The problem, alas, is that he's not very adept at constructing a narrative. As it happens, Mandico spins the sorts of anarchic anti-stories that might make their disjointedness seem like a decision, if not exactly a virtue. But in many respects After Blue is a collection of avant-garde ideas lumbering along endlessly, logy and redundant. This not-quite-fatal flaw is perhaps best exemplified by After Blue's dominant joke. The vicious outlaw who must be killed is a Polish woman named Katarzyna Buszowska, but she is colloquially referred to as "Kate Bush." So every time she's mentioned in the film, we implicitly compare her hairy, muscular mien with that of Britain's #1 ethereal songstress. Hardy-har-har.

Oddly enough, After Blue is kind of a Western. On the beach one day, young Roxy (Paula Luna) finds a woman buried to her neck in sand. Roxy's a bit of an outcast, and the mystery lady's promise of three wishes is too much to resist. Once she's free, Kate Bush (Agata Buzek) kills Roxy's three companions and begins a psychotic murder spree across the countryside. She's an outlaw, and the community demands that Roxy's mother Zora (the great Elina Löwensohn) must track Kate Bush down and kill her. And of course, Zora and Roxy encounter many dubious characters along the way.

One might almost suspect that Mandico grasped for the comfort of genre as a way to organize his intricate set designs and bizarre premises. The world of planet After Blue is a post-Earth colony, a place where all the men died and only the women remain. The atmosphere is hazy and purple, everything abuzz with floating film grain. Gender is fluid, but sexual aggression is ubiquitous, again suggesting that Mandico wanted a pretext that allowed him to depict S/M power play without running afoul of political correctness. 

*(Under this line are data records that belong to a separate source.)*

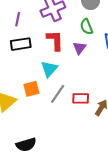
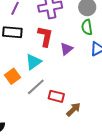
green semicircle: (86, 27) -> (87, 27), moved
orange square: (31, 89) -> (12, 76), turned -35

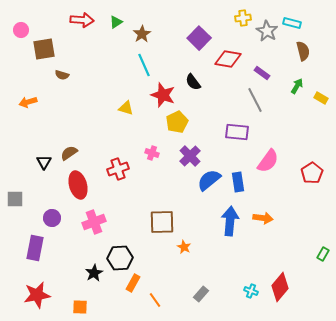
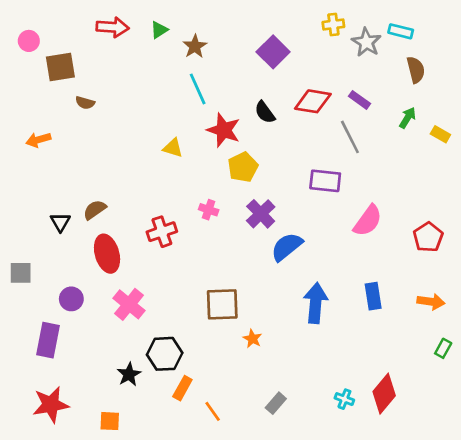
red diamond: (228, 59) -> (313, 101), moved
blue rectangle: (238, 182) -> (373, 296), moved
orange arrow: (263, 218) -> (431, 302), moved
pink cross: (94, 222) -> (129, 304), turned -30

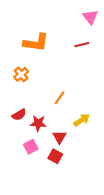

All of the invention on display makes it all the more frustrating that After Blue is such a slog. I didn't much care for Mandico's last feature, Wild Boys, but its Peter Pan / Capt. Hook structure did provide a basic sense of movement. After Blue is about 80% throat-clearing, as Mandico lingers over Kate's psycho-sexual hold over Roxy, the matriarchs forcing Zora to accept the task of hunting Kate, the two women meeting Kate's mother and sister, and finally getting waylaid (and laid-laid) by Sternberg (Vimala Pons), a mountain-dwelling painter, and her male-ish sex robot Olgar 2 (Michaël Erpelding). It's a long wind-up for a rather sloppy pitch, as the eventual showdown is a nonstarter as well.

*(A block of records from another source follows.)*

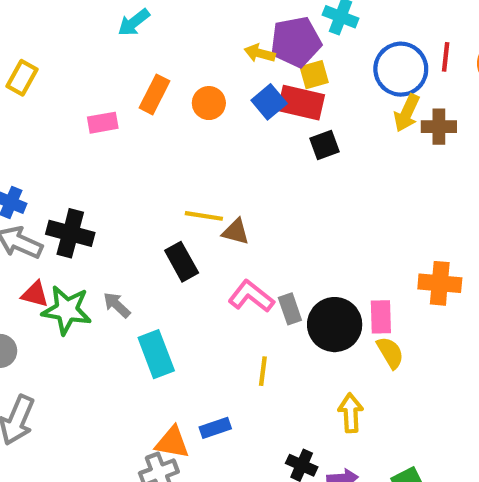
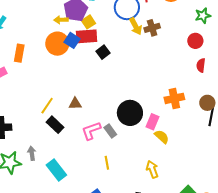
orange circle: (209, 103) -> (57, 44), moved, size x1.5
yellow arrow: (407, 113) -> (136, 26), turned -36
yellow line: (204, 216) -> (47, 106), moved, turned -48
pink L-shape: (251, 296) -> (91, 131), turned -40
gray arrow: (117, 305) -> (32, 153), turned 56
pink rectangle: (381, 317) -> (152, 122), turned 42
black circle: (335, 325) -> (130, 113), moved

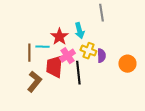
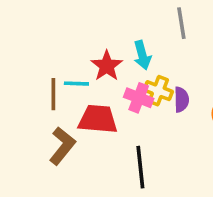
pink cross: (67, 56) -> (139, 98), moved, turned -35
red trapezoid: (54, 67) -> (98, 119), turned 90
black line: (78, 73) -> (140, 167), moved

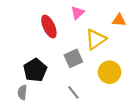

Nevertheless, we take in all sorts of neon boulders and oozing plant life along the way. Nobody combines saturated color with viscosity quite like Mandico. Okay, maybe Yann Gonzalez, who is part of the scene that spawned Mandico as well. But Gonzalez is willing to kill his babies, sacrificing wild style for narrative coherence. Mandico not so much. His fascination with Guy Maddin's neo-archaisms is evident. (When you think about it, Maddin's impact on contemporary film culture is sorely under-acknowledged.) But unfortunately After Blue most resembles Twilight of the Ice Nymphs, Maddin's weakest effort.

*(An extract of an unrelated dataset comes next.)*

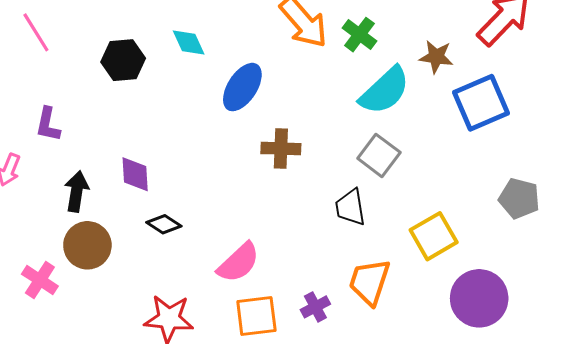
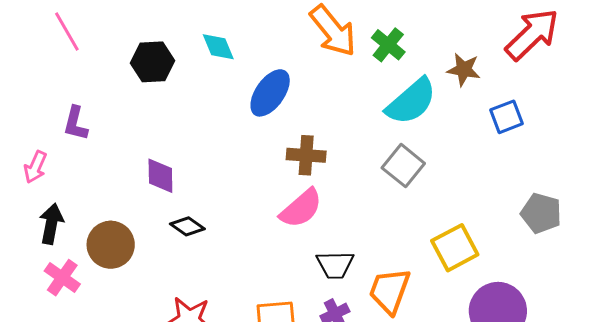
blue square: (481, 103) -> (506, 117), size x0.6
black arrow: (77, 191) -> (51, 224), moved
black trapezoid: (350, 207) -> (335, 265), moved, turned -84
pink semicircle: (238, 263) -> (301, 208), moved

Still, I'm glad this fellow is out there, making these perverse, unwieldy films. I realize it may seem like special pleading, but I do think Mandico's distinctive vision justifies itself, even when the director fails to give it a meaningful shape. After all, Mandico may eventually learn to be a storyteller, if that's what he really wants to do. But it's a lot less likely that some drab industry hack will suddenly sprout a personality. You in spite of its obvious weaknesses, I consider After Blue one to grow on.